Petfoodexpert.co.uk was launched by Pets Corner in 2017, as an online comparison platform for pet owners to assess the nutritional value of popular pet food items.

In February 2018, Pets Corner announced increasing sales and substantial growth, enabling the company to outperform its rivals. This significant milestone demonstrated the company's dedication to sustainable growth and its position as a market leader in the pet industry.

In 2020, due to business growth, Pets Corner moved to a 53,000 square foot distribution centre in Handcross, West Sussex, to support supply chain operations.

In 2021, Pets Corner developed Best Pet For Me, an online service that helps prospective pet owners identify dog and cat breeds suited to their lifestyle and household.

In March 2021, Pet Family acquired Scampers Natural Pet Store, an independent pet retailer based in Soham, Cambridgeshire. Following the acquisition, the business retained the Scampers name and became part of the Pets Corner group.

On 2 October 2023, Pet Family acquired Astrapet, a Midlands-based pet retailer operating Natural World Pets and K9 by Natural World stores. The stores subsequently became part of the Pet Family portfolio while retaining their existing brands.

In 2025, Pets Corner was named UK Multiple Retailer of the Year at the PetQuip Awards.

In 2026, Pets Corner launched Gentle Kitchen, a range of fresh frozen dog food available in four recipes. The range was introduced across Pets Corner stores and online, with the food prepared at a low cooking temperature before being frozen.

== In the media ==
Pets Corner has featured in a number of radio and television programmes, notably Channel 4’s Undercover Boss UK in 2014 and BBC Radio 4’s The Bottom Line, Pets Mean Pounds.

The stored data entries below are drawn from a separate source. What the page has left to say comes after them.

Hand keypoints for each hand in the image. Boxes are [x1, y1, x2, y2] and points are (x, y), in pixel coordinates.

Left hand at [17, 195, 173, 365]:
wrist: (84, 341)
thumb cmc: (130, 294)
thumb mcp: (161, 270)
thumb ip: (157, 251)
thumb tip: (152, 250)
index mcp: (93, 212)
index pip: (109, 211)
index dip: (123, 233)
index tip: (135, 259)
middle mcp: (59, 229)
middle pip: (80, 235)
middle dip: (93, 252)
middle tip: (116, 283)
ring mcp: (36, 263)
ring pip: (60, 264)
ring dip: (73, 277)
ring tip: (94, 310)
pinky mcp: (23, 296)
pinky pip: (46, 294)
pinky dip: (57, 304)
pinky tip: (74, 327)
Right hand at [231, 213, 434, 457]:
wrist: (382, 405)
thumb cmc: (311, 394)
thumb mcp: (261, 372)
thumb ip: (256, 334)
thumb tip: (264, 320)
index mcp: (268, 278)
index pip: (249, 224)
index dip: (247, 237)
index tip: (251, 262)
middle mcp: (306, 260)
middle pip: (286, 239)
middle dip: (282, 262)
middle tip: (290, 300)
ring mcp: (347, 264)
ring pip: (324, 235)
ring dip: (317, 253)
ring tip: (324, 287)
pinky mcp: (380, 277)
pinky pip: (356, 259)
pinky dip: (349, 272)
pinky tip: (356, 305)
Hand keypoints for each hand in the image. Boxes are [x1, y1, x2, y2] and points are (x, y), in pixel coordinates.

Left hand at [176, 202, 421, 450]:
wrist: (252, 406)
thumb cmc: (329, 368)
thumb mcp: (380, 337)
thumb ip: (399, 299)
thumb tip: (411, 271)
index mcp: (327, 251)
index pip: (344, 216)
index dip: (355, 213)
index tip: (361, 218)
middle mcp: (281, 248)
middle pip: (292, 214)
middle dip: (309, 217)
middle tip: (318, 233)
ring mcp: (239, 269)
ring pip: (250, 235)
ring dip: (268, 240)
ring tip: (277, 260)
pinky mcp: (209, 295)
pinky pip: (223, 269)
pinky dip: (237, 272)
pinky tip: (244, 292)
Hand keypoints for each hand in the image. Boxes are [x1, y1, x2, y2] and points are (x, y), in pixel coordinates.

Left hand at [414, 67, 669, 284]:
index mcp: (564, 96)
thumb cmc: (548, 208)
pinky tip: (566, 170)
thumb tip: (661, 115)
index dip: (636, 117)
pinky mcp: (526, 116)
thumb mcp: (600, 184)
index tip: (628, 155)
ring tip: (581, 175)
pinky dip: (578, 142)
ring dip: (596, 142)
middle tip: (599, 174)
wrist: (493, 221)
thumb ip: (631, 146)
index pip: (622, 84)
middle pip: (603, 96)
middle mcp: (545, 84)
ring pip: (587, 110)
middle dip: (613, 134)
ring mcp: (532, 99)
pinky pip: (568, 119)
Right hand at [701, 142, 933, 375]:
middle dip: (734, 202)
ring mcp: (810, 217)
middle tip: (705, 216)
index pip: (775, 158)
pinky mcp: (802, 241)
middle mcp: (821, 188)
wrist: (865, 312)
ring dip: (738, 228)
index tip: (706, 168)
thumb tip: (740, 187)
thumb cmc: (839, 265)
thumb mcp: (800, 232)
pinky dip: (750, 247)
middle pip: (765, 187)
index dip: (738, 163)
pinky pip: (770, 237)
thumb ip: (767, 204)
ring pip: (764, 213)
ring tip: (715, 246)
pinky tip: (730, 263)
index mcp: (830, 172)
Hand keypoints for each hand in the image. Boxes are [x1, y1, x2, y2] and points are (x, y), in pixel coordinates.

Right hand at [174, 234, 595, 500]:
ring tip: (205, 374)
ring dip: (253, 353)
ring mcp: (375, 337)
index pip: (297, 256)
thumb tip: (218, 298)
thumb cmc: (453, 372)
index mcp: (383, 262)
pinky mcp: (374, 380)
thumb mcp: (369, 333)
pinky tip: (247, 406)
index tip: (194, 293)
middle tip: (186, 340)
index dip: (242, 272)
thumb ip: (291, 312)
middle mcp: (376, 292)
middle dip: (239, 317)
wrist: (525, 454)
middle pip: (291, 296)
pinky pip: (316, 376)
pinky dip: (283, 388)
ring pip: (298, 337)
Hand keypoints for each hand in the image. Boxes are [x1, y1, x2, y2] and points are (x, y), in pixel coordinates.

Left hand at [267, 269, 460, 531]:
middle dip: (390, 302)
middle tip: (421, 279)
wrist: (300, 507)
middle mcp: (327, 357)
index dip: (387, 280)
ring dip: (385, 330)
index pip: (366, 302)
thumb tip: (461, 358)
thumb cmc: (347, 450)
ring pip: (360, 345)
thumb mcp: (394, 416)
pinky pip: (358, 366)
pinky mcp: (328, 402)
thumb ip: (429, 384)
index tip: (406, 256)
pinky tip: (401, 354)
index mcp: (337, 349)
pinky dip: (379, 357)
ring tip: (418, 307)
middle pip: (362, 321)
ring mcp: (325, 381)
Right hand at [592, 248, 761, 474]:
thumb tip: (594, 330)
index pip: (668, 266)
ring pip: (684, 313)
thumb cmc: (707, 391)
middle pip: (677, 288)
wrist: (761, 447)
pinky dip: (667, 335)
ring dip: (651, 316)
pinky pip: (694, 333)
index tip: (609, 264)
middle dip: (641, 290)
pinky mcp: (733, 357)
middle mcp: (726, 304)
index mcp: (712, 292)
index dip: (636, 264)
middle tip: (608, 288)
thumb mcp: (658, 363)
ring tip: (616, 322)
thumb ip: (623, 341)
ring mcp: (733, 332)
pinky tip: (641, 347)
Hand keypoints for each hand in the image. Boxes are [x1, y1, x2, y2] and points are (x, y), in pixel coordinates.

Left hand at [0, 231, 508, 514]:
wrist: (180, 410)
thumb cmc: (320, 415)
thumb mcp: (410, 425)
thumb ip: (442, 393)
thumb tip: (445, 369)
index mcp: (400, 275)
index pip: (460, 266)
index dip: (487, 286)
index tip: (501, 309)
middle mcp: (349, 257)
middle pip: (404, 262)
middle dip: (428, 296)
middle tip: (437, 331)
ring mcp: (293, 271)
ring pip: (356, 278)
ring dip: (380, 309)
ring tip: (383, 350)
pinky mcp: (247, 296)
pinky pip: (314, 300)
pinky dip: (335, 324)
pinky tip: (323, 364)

In April 2026, four members of Pets Corner's head-office staff appeared as pet-industry experts on the BBC business reality series The Apprentice.

== Charity ==
Since 2022, Pets Corner has partnered with the U-Hearts Foundation to support animals affected by the war in Ukraine. According to U-Hearts, the retailer has donated and delivered more than 136 tonnes of pet food, helping to feed over 45,000 cats and dogs across 13 regions of Ukraine.